Saturday, March 8, 2014

Its always discouraging to meet a person who, with a little guidance or direction in their early years, might have had a much better, more accomplished, much more fulfilled life.

Success so often is more a result of opportunity than talent.  Mingling with people day to day remind me that there are very many bright, even brilliant people just hanging around, unemployed, or underemployed and unfulfilled. For some reason at a pivotal time in their lives they  made a wrong turn, or just were not pushed in the right direction. Or--here is a big one--they became involved in drugs that kicked off addiction or associated psychological problems.

Intelligence and talent are not enough. There has to be fertile soil. Many obviously bright and very gifted people are not directed to college, or not directed to colleges that are anywhere near where their capabilities might have landed them. I meet many talented people who in school or high school received little career guidance, or never get treated for psychological problems such as anxiety or ADHD, and underachievement became the norm. When and if they do get finally diagnosed and treated, their self-esteem is damaged, they have perfectionistic and self-critical habits, are identifying themselves as non-achievers, and trudging along in a lackluster job.

Or these people with untreated ADHD  have had  their career choices narrowed to  the type of  jobs where ADHD is not an impediment--often a high adrenalin, or active, hands on job. Maybe its in construction, or a blue collar, or hospitality job requiring little schooling. There is nothing wrong with that work. Indeed, physical work or construction or many so called blue collar jobs are probably healthier physically. But one wants to choose a job rather than   have it thrust upon one because there are no other choices. And those jobs are becoming scarcer.

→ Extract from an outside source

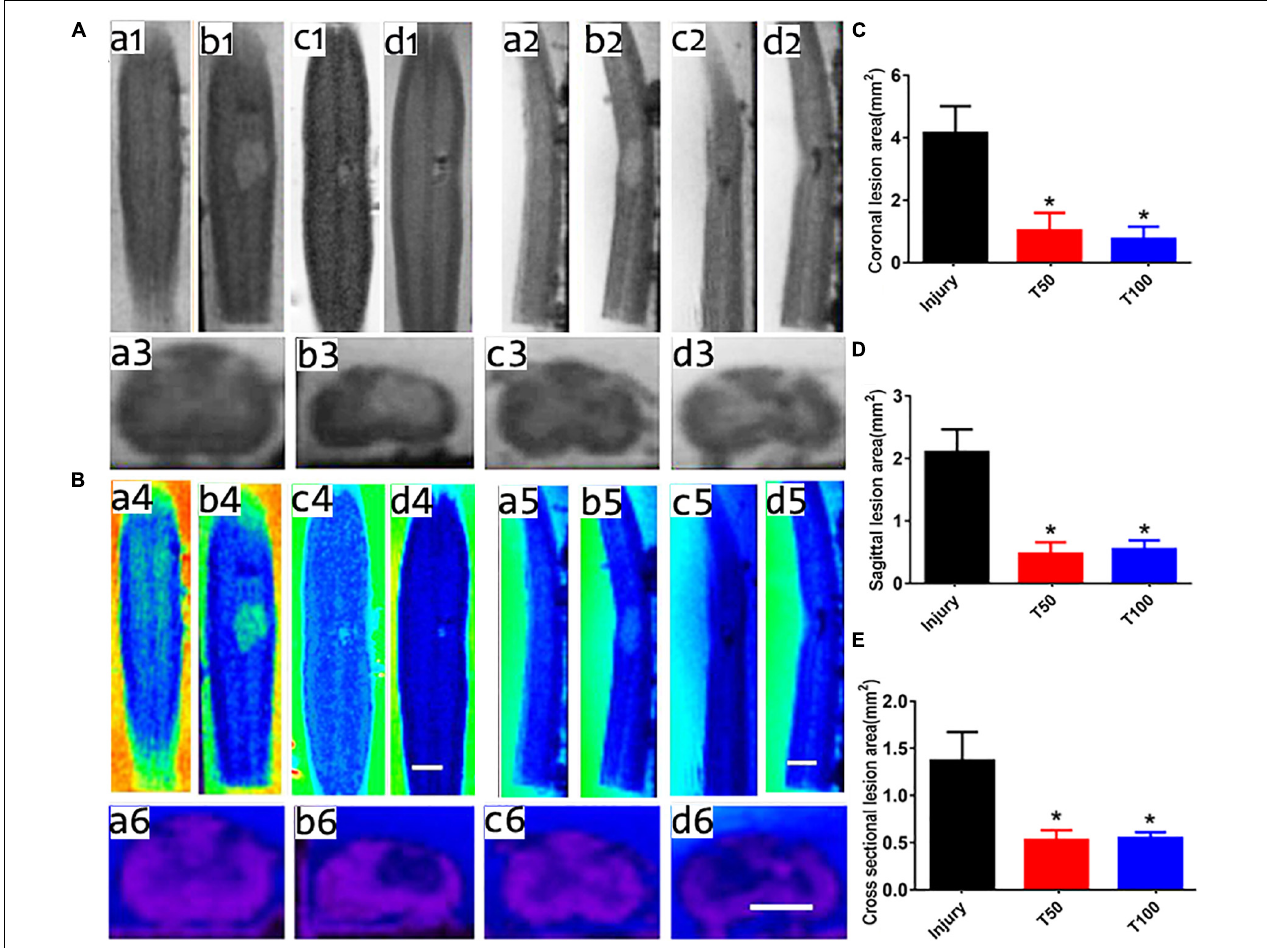
FIGURE 6 | MRI scanning results. (A) (a1–d1) Coronal plane scanning for Sham group, injury group, T50 group and T100 group; (A) (a2–d2) sagittal plane scanning for Sham group, injury group, T50 group and T100 group; (A) (a3–d3) cross-sectional plane scanning for Sham group, injury group, T50 group and T100 group; (B) (a4–d4) color NIH coronal images for Sham group, injury group, T50 group and T100 group; (B) (a5–d5) color NIH sagittal images for Sham group, injury group, T50 group and T100 group; (B) (a6–d6) color NIH cross-sectional images for the Sham group, injury group, T50 group and T100 group; (C) lesions area of coronal plane; (D) lesions area of sagittal plane; (E) lesions area of cross-sectional plane. * P < 0.05, comparison between T50 group or T100 group and injury group. Scale bar = 2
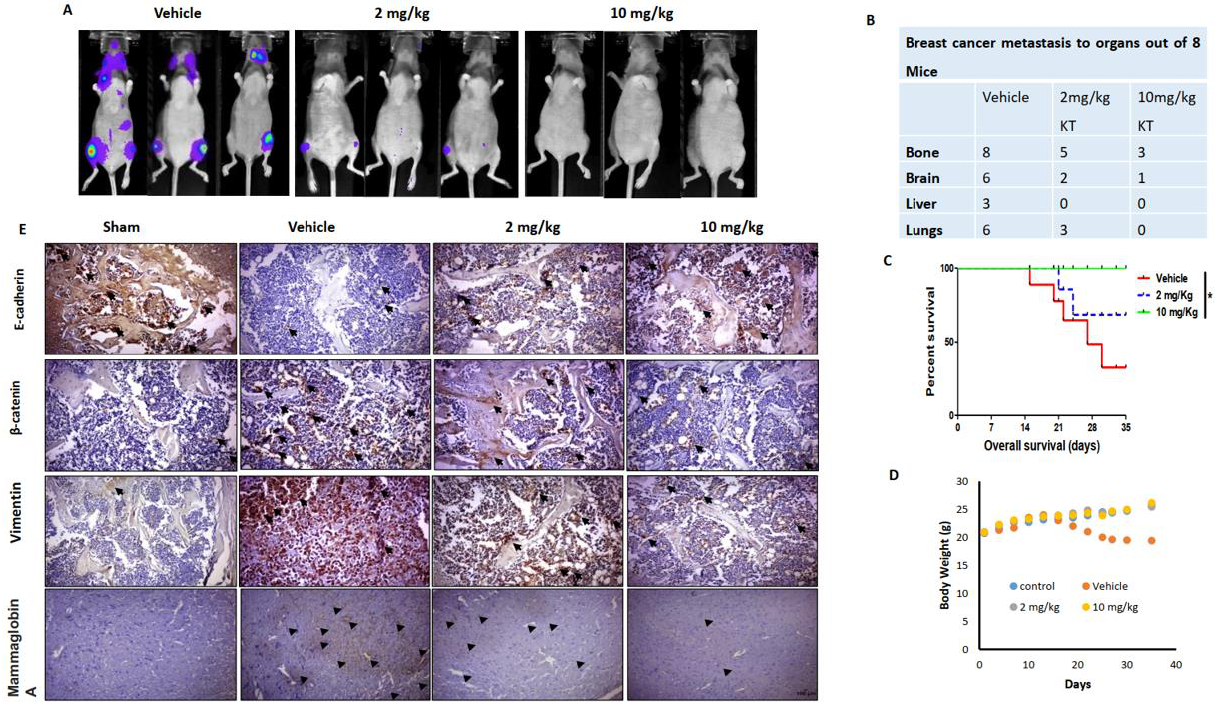
Figure 5. KT inhibits distant breast cancer metastasis in vivo. ( A ) MDA-MB-231 cells were intrac- ardially injected into the mice. After five weeks with or without treatment of KT, each group of mice had bioluminescence after five weeks. ( B ) Several distant metastases in mice of each group. ( C ) The Mantel-Cox log-rank test was used to determine percentage survival. ( D ) Average mouse weights during the course of the study were measured. ( E ) Femurs were fixed, decalcified, embedded, sectioned, and subjected to immunohistochemistry for EMT marker proteins such as E-cadherin, β -catenin, and vimentin in the femur section (Scale bar, 100 µ m). Arrow indicates the dense staining of the biomarker. Immunohistochemistry for mammaglobin A protein in the brain section was performed. Results are presented as means ± S.D. ( n = 8). * p < 0.05 indicates significant differences between KT-treated groups and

Then there are kids who grow up in households where they have too many duties, or are not given transportation or money for extracurricular activities, the purchase of books, or pursuit of hobbies that might grow into a lifelong interest. Or they have a bully for a sibling, or a parent who regards education as a luxury or too expensive. Another career killer is a job that pays just enough, or are just enough fun (e.g., playing music) to be enticing, and take up years of a person life.

Having grown up in a family that provided many opportunities, I realize just how important guidance is. If not for parents who insisted that I study--to the point where it was not even an option not to, I might never have put in much effort. They discouraged part time work for a dismal minimal wage, they lived frugally in order to finance education, they avoided luxuries that might spoil work ethic, and oriented us kids to long range goals as opposed to immediate gain or social  popularity. They or  used whatever influence, skills, connections, or leverage they had to help their kids in school.

And luckiest of all was the lesson of grit. You just stay with something until you succeed. You don't have a car when you are a teen, you don't put on expensive airs, you just work like a maniac until you get what you want, and that may mean living poorly or cheaply for a while. The one who wants it most succeeds and sometimes you have to be possessed to get what you want. Because there are smarter and richer and luckier people around who will edge you out if you don't.

Every day I see people stuck--people with extraordinary abilities in arts, literature, math--who could be so much further. It seems a duty to help. Maybe give some information or direction to someone who needs it, encouragement of their abilities, some mild admonishment about their drug using habits or other unproductive habits, or even countering disinformation they have received from others.

Nothing is worse than unfulfilled dreams and regrets. Nothing is worse than knowing that you had the abilities or talents to pursue your goals, but let them languish, and that many of life's roads were never open or available, or worse, that there are many paths that, later in adulthood, you discovered  and never even knew existed and missed.